▸ **Exercise instructions**: Continue the question about the Borel σ-algebra on an infinite product of real lines from where it stops.

▸ **Text segment**:

──────────────────────────────

I would like to prove that $\mathcal B(\mathbb R)^\infty \subsetneq\mathcal B(\mathbb R^\infty)$, where $\mathbb R^\infty =\prod_{i=1}^\infty \mathbb R$, $\mathcal B(A)$ is the Borel $\sigma -$algebra of $A$ and $\mathcal B(\mathbb R)^\infty $ is the product $\sigma -$algebra on $\mathbb R^\infty $.
I don't really know how to proceed. I know that $\mathcal B(\mathbb R)^\infty =\sigma (\mathcal C)$ where $\mathcal C$ is the set of the cylinder, i.e. set of the form $$C_{i_1,...,i_n}(B_1,...,B_n)=\{x\in \mathbb R^\infty\mid x_{i_1}\in B_1,...,x_{i_n}\in B_n\}$$ where $B_i$ are Borel sets in $\mathbb R$.

──────────────────────────────

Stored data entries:
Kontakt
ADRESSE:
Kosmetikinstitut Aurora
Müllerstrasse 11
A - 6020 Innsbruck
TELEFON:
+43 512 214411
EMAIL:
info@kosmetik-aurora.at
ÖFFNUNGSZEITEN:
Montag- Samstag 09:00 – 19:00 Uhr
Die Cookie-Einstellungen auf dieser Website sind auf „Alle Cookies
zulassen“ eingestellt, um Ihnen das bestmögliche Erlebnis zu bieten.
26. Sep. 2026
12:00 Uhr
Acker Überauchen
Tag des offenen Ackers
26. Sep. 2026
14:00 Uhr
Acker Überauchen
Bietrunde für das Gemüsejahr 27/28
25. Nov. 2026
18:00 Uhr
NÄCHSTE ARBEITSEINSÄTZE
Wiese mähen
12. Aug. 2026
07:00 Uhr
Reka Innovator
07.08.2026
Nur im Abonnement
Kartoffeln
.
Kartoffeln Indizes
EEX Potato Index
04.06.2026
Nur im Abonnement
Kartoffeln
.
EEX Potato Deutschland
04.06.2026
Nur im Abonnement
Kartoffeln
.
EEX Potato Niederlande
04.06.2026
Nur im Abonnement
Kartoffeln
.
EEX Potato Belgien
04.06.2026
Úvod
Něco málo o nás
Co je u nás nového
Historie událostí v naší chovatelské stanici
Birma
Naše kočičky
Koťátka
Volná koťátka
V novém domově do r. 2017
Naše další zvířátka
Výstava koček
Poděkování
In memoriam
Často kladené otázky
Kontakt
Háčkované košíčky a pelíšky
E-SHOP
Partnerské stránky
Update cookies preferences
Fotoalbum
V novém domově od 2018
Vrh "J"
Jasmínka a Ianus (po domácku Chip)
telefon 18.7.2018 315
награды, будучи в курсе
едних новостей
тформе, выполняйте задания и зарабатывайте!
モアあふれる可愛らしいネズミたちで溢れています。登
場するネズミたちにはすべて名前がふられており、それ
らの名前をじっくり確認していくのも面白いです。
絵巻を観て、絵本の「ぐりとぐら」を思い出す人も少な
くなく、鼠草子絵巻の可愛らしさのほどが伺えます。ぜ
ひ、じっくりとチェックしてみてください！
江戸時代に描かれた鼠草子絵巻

──────────────────────────────

▸ **Answer box**:
Now, I know that $\mathcal B(\mathbb R^\infty )$ is the $\sigma -$algebra generated by open sets of $\mathbb R^\infty $. A subbasis is given by $$\left\{\prod_{i=1}^\infty U_i\mid U_i\text{ open in $\mathbb R$ and }U_i\neq \mathbb R\text{ for a finite number of $i$}\right\}.$$
For the inclusion, it's clear since if $$\left\{\prod_{i=1}^nB_{i}\mid C_{j_1,...,j_n}(B_1,...,B_n)\in \mathcal B(\mathbb R^\infty )\right\},$$ is a $\sigma -$algebra that contain open set of $\mathbb R^n$, and thus, cylinders are in $\mathcal B(\mathbb R^\infty )$.
Now, how can I prove that the inclusion is strict ?